**EXERCISE OBJECTIVE:** Copy out each entry below verbatim, skipping the images.
—————
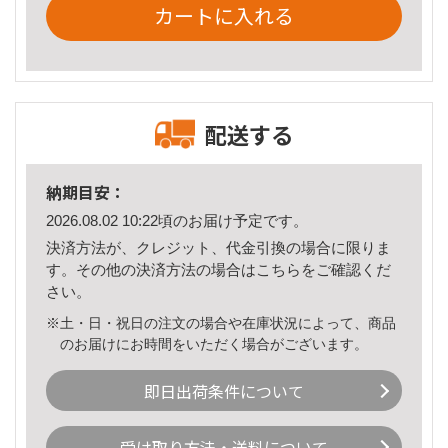
カートに入れる
配送する
納期目安：
2026.08.02 10:22頃のお届け予定です。
決済方法が、クレジット、代金引換の場合に限りま
す。その他の決済方法の場合は
こちら
をご確認くだ
さい。
※土・日・祝日の注文の場合や在庫状況によって、商品
のお届けにお時間をいただく場合がございます。
即日出荷条件について
受け取り方法・送料について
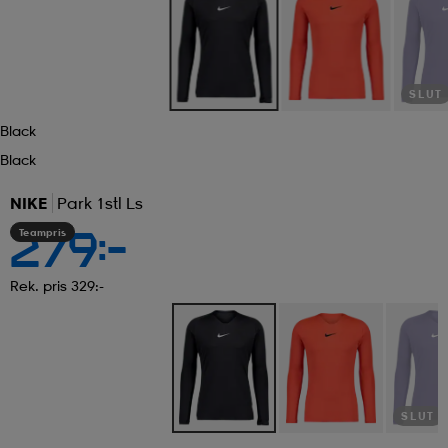
SLUT
Black
Black
NIKE
Park 1stl Ls
Teampris
279:-
Rek. pris 329:-
SLUT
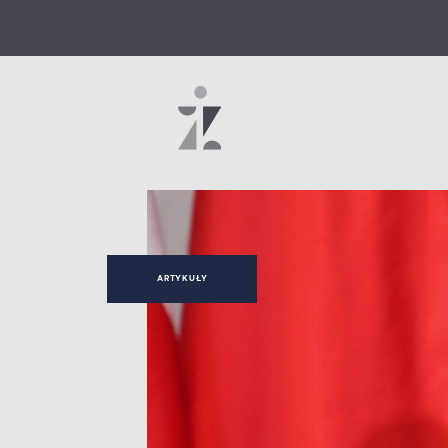
ARTYKUŁY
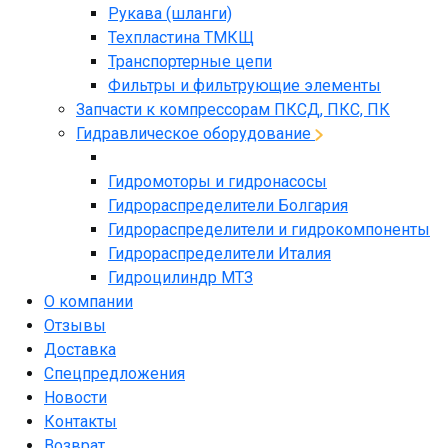
Рукава (шланги)
Техпластина ТМКЩ
Транспортерные цепи
Фильтры и фильтрующие элементы
Запчасти к компрессорам ПКСД, ПКС, ПК
Гидравлическое оборудование
Гидромоторы и гидронасосы
Гидрораспределители Болгария
Гидрораспределители и гидрокомпоненты
Гидрораспределители Италия
Гидроцилиндр МТЗ
О компании
Отзывы
Доставка
Спецпредложения
Новости
Контакты
Возврат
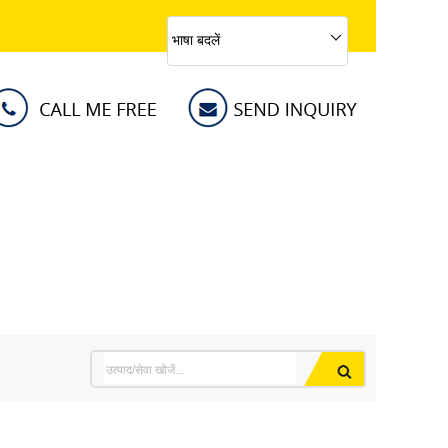
भाषा बदलें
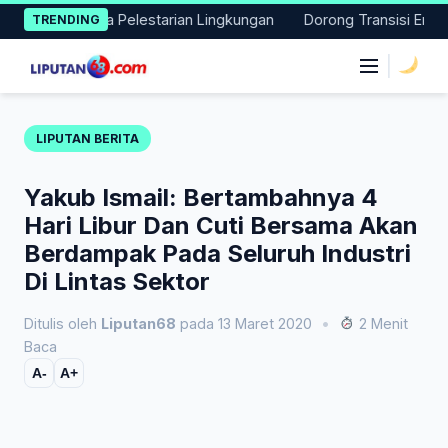
Skip
ksi Nyata Pelestarian Lingkungan
Dorong Transisi Energi di N
TRENDING
to
content
|
LIPUTAN BERITA
Yakub Ismail: Bertambahnya 4
Hari Libur Dan Cuti Bersama Akan
Berdampak Pada Seluruh Industri
Di Lintas Sektor
Ditulis oleh
Liputan68
pada 13 Maret 2020
•
2 Menit
Baca
A-
A+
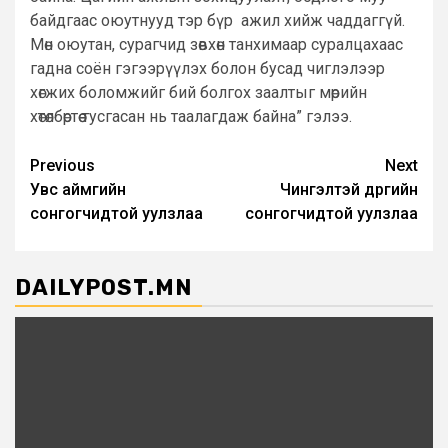
байдгаас оюутнууд тэр бүр ажил хийж чаддаггүй.
Мөн оюутан, сурагчид зөвхөн танхимаар суралцахаас
гадна соён гэгээрүүлэх болон бусад чиглэлээр
хөгжих боломжийг бий болгох заалтыг мөрийн
хөтөлбөртөө тусгасан нь таалагдаж байна” гэлээ.
Post
Previous
Next
Увс аймгийн
Чингэлтэй дүүргийн
navigation
сонгогчидтой уулзлаа
сонгогчидтой уулзлаа
DAILYPOST.MN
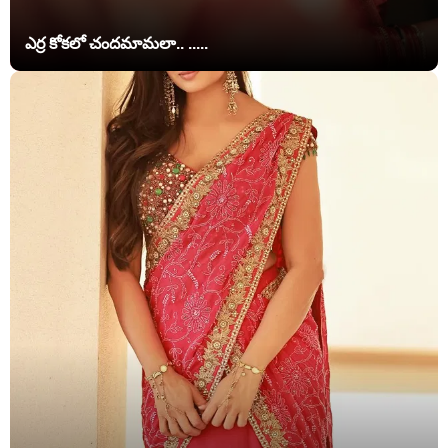
ఎర్ర కోకలో చందమామలా.. .....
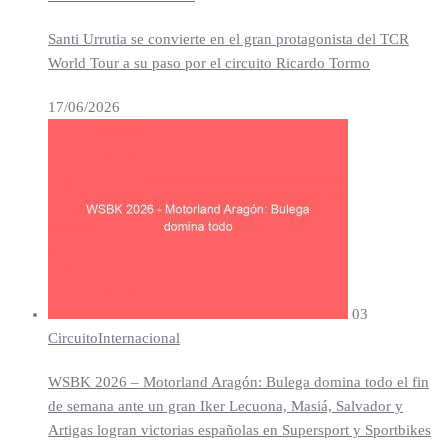
Santi Urrutia se convierte en el gran protagonista del TCR
World Tour a su paso por el circuito Ricardo Tormo
17/06/2026
03
Circuito
Internacional
WSBK 2026 – Motorland Aragón: Bulega domina todo el fin
de semana ante un gran Iker Lecuona, Masiá, Salvador y
Artigas logran victorias españolas en Supersport y Sportbikes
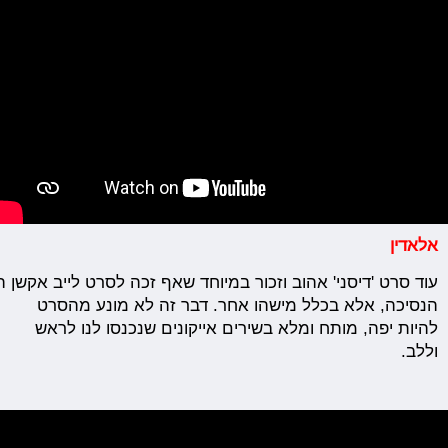
אלאדין
עוד
סרט
'
דיסני'
אהוב
וזכור
במיוחד
שאף
זכה
לסרט
לייב
אקשן
ה
הנסיכה, אלא בכלל מישהו אחר. דבר זה לא מונע מהסרט
להיות יפה, מותח ומלא בשירים אייקונים שנכנסו לנו לראש
וללב.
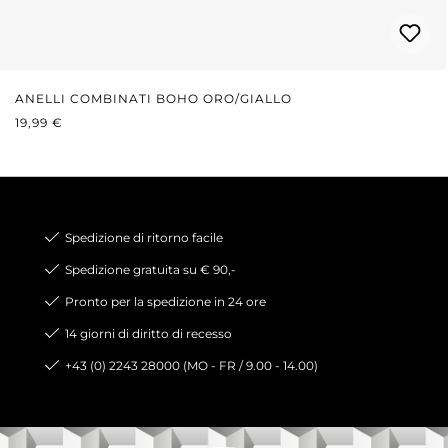
ANELLI COMBINATI BOHO ORO/GIALLO
PREZZO NORMALE:
19,99 €
Spedizione di ritorno facile
Spedizione gratuita su € 90,-
Pronto per la spedizione in 24 ore
14 giorni di diritto di recesso
+43 (0) 2243 28000 (MO - FR / 9.00 - 14.00)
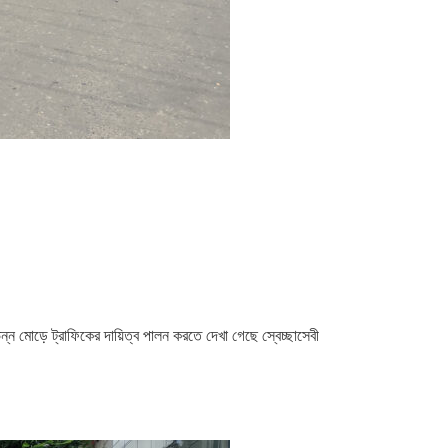
ন মোড়ে ট্রাফিকের দায়িত্ব পালন করতে দেখা গেছে স্বেচ্ছাসেবী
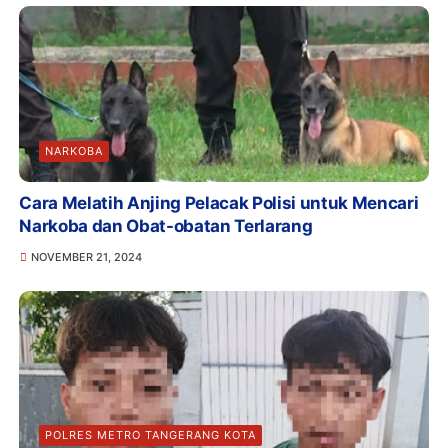
NARKOBA
Cara Melatih Anjing Pelacak Polisi untuk Mencari
Narkoba dan Obat-obatan Terlarang
NOVEMBER 21, 2024
POLRES METRO TANGERANG KOTA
—————
**RESPONSE BELOW:**
カートに入れる
配送する
納期目安：
2026.08.02 10:22頃のお届け予定です。
決済方法が、クレジット、代金引換の場合に限りま
す。その他の決済方法の場合は
こちら
をご確認くだ
さい。
※土・日・祝日の注文の場合や在庫状況によって、商品
のお届けにお時間をいただく場合がございます。
即日出荷条件について
受け取り方法・送料について
SLUT
Black
Black
NIKE
Park 1stl Ls
Teampris
279:-
Rek. pris 329:-
SLUT
ARTYKUŁY
Рукава (шланги)
Техпластина ТМКЩ
Транспортерные цепи
Фильтры и фильтрующие элементы
Запчасти к компрессорам ПКСД, ПКС, ПК
Гидравлическое оборудование
Гидромоторы и гидронасосы
Гидрораспределители Болгария
Гидрораспределители и гидрокомпоненты
Гидрораспределители Италия
Гидроцилиндр МТЗ
О компании
Отзывы
Доставка
Спецпредложения
Новости
Контакты
Возврат
भाषा बदलें
Skip
ksi Nyata Pelestarian Lingkungan
Dorong Transisi Energi di N
TRENDING
to
content
|
LIPUTAN BERITA
Yakub Ismail: Bertambahnya 4
Hari Libur Dan Cuti Bersama Akan
Berdampak Pada Seluruh Industri
Di Lintas Sektor
Ditulis oleh
Liputan68
pada 13 Maret 2020
•
2 Menit
Baca
A-
A+
байдгаас оюутнууд тэр бүр ажил хийж чаддаггүй.
Мөн оюутан, сурагчид зөвхөн танхимаар суралцахаас
гадна соён гэгээрүүлэх болон бусад чиглэлээр
хөгжих боломжийг бий болгох заалтыг мөрийн
хөтөлбөртөө тусгасан нь таалагдаж байна” гэлээ.
Post
Previous
Next
Увс аймгийн
Чингэлтэй дүүргийн
navigation
сонгогчидтой уулзлаа
сонгогчидтой уулзлаа
DAILYPOST.MN
ఎర్ర కోకలో చందమామలా.. .....
Santi Urrutia se convierte en el gran protagonista del TCR
World Tour a su paso por el circuito Ricardo Tormo
17/06/2026
03
Circuito
Internacional
WSBK 2026 – Motorland Aragón: Bulega domina todo el fin
de semana ante un gran Iker Lecuona, Masiá, Salvador y
Artigas logran victorias españolas en Supersport y Sportbikes
אלאדין
עוד
סרט
'
דיסני'
אהוב
וזכור
במיוחד
שאף
זכה
לסרט
לייב
אקשן
ה
הנסיכה, אלא בכלל מישהו אחר. דבר זה לא מונע מהסרט
להיות יפה, מותח ומלא בשירים אייקונים שנכנסו לנו לראש
וללב.
ANELLI COMBINATI BOHO ORO/GIALLO
PREZZO NORMALE:
19,99 €
Spedizione di ritorno facile
Spedizione gratuita su € 90,-
Pronto per la spedizione in 24 ore
14 giorni di diritto di recesso
+43 (0) 2243 28000 (MO - FR / 9.00 - 14.00)
ন মোড়ে ট্রাফিকের দায়িত্ব পালন করতে দেখা গেছে স্বেচ্ছাসেবী
NARKOBA
Cara Melatih Anjing Pelacak Polisi untuk Mencari
Narkoba dan Obat-obatan Terlarang
NOVEMBER 21, 2024
POLRES METRO TANGERANG KOTA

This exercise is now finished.